In August 2017, we issued $245 million principal amount of 4.75% convertible senior notes due 2023. These convertible notes require semi-annual interest payments at a fixed coupon rate of 4.75% until maturity or conversion, which will be no later than August 15, 2023. After deducting the underwriting discount and offering costs, we received $238 million of net proceeds. Including amortization of deferred debt issuance costs, the weighted average interest expense yield on these convertible notes is approximately 5.3% per annum. At December 31, 2020, these notes were convertible at the option of the holder at a conversion rate of 54.4764 common shares per $1,000 principal amount of convertible senior notes (equivalent to a conversion price of $18.36 per common share). Upon conversion of these notes by a holder, the holder will receive shares of our common stock. During the second quarter of 2020, we repurchased $46 million par value of these notes at a discount and recorded a gain on extinguishment of $10 million in Realized gains, net on our consolidated statements of income (loss). At December 31, 2020, the outstanding principal amount of these notes was $199 million. At December 31, 2020, the accrued interest payable balance on this debt was $4 million and the unamortized deferred issuance costs were $3 million.
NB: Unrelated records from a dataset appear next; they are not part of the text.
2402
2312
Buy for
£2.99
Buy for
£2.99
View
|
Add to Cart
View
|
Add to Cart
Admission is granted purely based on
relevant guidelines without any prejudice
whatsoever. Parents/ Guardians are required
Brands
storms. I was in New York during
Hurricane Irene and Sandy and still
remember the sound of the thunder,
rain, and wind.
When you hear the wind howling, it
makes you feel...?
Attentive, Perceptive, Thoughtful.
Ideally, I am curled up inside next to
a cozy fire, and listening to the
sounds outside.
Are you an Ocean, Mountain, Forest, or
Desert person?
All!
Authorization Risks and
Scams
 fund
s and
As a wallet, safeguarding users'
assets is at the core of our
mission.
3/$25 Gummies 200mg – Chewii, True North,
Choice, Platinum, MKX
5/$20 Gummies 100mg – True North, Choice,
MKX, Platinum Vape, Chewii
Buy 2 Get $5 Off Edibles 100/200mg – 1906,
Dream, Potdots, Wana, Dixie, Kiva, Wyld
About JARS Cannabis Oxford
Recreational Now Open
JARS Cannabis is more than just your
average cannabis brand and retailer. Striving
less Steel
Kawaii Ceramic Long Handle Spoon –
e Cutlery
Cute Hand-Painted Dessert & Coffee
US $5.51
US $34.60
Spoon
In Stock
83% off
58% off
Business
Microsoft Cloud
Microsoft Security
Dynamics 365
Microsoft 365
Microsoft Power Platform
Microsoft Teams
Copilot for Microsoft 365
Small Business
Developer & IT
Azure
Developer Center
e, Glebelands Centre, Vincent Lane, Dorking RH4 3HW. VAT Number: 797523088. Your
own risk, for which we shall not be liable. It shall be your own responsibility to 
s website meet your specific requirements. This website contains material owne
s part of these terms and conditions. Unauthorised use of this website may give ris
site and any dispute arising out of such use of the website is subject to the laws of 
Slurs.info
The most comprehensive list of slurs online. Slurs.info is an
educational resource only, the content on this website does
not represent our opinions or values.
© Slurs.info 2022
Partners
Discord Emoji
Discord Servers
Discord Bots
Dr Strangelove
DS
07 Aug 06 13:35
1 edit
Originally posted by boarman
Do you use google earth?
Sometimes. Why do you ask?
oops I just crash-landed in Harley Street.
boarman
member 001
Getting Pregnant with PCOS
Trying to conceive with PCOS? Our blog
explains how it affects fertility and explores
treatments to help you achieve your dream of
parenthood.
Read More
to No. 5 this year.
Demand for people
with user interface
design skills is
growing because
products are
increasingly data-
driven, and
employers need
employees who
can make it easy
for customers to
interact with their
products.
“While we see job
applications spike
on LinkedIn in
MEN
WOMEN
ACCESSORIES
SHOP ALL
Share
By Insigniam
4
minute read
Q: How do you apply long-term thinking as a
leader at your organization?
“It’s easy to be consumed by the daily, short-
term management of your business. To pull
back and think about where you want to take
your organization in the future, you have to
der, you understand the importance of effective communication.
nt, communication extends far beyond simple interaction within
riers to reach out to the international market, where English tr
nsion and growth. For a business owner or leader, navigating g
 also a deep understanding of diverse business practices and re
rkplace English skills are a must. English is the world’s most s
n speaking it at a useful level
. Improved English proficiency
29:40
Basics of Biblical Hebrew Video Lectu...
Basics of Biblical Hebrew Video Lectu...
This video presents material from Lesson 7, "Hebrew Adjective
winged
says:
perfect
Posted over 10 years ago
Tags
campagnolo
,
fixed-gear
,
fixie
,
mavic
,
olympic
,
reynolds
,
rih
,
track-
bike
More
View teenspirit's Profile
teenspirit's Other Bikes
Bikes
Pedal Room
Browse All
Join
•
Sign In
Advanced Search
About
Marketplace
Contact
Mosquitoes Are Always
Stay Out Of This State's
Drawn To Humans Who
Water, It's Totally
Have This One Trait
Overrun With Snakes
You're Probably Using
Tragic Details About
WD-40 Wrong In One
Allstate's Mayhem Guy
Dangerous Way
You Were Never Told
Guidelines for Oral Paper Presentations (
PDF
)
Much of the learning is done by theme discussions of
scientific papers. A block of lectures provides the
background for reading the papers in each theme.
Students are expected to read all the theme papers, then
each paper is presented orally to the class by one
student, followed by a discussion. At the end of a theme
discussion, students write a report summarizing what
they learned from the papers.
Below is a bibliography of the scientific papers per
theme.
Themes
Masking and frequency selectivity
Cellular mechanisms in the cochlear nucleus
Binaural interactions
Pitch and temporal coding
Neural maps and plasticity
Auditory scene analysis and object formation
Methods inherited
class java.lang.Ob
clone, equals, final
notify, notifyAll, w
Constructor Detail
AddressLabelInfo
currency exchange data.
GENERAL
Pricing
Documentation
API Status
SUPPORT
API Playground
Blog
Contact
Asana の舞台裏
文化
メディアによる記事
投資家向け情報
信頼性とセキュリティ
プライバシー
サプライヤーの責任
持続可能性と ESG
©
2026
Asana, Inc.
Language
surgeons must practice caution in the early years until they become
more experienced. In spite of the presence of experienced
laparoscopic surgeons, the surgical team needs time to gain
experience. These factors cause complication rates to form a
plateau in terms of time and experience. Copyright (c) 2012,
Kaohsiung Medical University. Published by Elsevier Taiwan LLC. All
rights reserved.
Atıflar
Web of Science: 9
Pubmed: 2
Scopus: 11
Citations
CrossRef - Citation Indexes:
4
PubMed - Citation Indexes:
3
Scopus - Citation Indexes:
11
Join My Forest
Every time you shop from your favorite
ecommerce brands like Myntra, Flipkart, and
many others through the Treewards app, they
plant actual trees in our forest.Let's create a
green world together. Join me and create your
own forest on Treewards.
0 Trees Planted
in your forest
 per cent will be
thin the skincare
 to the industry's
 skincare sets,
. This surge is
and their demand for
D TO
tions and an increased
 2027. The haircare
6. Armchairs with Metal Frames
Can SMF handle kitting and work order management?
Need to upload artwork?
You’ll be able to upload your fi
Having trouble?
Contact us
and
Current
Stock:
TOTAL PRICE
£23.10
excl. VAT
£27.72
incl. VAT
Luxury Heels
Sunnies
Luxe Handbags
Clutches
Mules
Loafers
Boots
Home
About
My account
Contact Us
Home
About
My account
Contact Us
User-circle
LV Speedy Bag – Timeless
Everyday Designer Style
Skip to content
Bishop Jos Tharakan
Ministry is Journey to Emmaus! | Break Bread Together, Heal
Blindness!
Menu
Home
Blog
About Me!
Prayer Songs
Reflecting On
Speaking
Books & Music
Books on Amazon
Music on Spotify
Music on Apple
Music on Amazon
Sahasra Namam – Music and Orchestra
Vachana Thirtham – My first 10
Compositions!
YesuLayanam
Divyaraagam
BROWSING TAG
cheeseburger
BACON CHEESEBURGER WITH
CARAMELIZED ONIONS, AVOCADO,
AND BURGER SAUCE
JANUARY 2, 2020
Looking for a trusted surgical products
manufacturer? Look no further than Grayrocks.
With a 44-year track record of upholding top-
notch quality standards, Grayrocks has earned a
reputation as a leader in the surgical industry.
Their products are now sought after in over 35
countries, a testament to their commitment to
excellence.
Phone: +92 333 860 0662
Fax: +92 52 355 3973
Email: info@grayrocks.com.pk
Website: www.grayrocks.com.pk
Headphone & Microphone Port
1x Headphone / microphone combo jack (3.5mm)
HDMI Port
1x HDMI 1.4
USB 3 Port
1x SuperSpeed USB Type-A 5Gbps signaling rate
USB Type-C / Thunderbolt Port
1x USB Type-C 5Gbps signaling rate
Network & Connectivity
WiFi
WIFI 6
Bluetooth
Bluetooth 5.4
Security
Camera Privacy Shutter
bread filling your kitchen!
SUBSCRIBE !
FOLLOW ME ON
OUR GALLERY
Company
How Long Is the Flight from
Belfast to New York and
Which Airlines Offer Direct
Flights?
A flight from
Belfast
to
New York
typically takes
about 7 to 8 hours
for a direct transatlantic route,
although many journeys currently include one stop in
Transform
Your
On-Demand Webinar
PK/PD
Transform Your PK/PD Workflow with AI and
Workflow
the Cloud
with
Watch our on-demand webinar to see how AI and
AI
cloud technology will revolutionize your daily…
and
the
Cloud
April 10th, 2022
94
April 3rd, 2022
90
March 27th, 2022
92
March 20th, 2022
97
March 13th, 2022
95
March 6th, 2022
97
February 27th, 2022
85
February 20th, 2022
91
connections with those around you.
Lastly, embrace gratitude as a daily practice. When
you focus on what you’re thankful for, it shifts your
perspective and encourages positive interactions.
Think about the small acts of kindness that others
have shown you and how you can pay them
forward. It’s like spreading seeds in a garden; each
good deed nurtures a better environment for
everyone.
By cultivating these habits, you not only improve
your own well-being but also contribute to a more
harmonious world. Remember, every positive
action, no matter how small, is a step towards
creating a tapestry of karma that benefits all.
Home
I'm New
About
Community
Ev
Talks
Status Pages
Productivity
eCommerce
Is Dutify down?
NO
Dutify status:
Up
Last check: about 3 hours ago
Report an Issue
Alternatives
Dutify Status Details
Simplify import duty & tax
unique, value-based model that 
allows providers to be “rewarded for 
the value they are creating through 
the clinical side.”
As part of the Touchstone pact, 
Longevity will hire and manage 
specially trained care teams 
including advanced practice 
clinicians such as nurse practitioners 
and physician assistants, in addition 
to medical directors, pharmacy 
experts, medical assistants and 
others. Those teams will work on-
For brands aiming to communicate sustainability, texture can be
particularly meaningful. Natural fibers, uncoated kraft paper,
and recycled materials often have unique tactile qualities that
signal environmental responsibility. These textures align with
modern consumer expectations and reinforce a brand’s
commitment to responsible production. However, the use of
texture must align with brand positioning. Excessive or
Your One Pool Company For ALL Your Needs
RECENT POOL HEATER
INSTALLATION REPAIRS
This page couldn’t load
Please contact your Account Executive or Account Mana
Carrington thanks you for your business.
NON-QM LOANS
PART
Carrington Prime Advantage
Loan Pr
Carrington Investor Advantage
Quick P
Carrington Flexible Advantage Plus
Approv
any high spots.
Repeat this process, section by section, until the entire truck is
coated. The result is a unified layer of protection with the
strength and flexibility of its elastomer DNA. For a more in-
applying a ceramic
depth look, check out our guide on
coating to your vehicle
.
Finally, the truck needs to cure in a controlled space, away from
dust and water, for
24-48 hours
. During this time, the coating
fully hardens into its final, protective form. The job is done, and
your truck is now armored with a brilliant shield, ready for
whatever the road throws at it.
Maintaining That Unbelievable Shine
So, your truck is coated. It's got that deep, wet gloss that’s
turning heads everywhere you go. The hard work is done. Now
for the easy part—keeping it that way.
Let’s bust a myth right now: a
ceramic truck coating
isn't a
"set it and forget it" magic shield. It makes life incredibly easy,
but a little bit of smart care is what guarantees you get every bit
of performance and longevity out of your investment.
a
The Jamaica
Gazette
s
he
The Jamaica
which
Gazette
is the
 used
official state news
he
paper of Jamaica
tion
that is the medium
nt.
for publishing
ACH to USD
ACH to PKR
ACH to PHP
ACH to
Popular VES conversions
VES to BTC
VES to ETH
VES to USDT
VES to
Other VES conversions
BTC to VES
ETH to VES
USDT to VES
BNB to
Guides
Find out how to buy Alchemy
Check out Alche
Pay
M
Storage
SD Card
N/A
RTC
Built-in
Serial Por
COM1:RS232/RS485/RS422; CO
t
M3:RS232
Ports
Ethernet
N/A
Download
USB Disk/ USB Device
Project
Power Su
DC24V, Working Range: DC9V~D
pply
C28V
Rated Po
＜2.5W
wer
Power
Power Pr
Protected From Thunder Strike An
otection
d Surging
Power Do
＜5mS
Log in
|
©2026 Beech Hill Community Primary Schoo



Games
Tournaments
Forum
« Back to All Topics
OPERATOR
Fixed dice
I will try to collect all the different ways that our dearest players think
Trust Preferred Securities and Subordinated Notes
At December 31, 2020, we had trust preferred securities and subordinated notes outstanding of $100 million and $40 million, respectively. This debt requires quarterly interest payments at a floating rate equal to three-month LIBOR plus 2.25% until the notes are redeemed. The $100 million trust preferred securities will be redeemed no later than January 30, 2037, and the $40 million subordinated notes will be redeemed no later than July 30, 2037. At both December 31, 2020 and December 31, 2019, the accrued interest payable balance on our trust preferred securities and subordinated notes was $1 million.
Under the terms of this debt, we covenant, among other things, to use our best efforts to continue to qualify as a REIT. If an event of default were to occur in respect of this debt, we would generally be restricted under its terms (subject to certain exceptions) from making dividend distributions to stockholders, from repurchasing common stock or repurchasing or redeeming any other then-outstanding equity securities, and from making any other payments in respect of any equity interests in us or in respect of any then-outstanding debt that is pari passu or subordinate to this debt.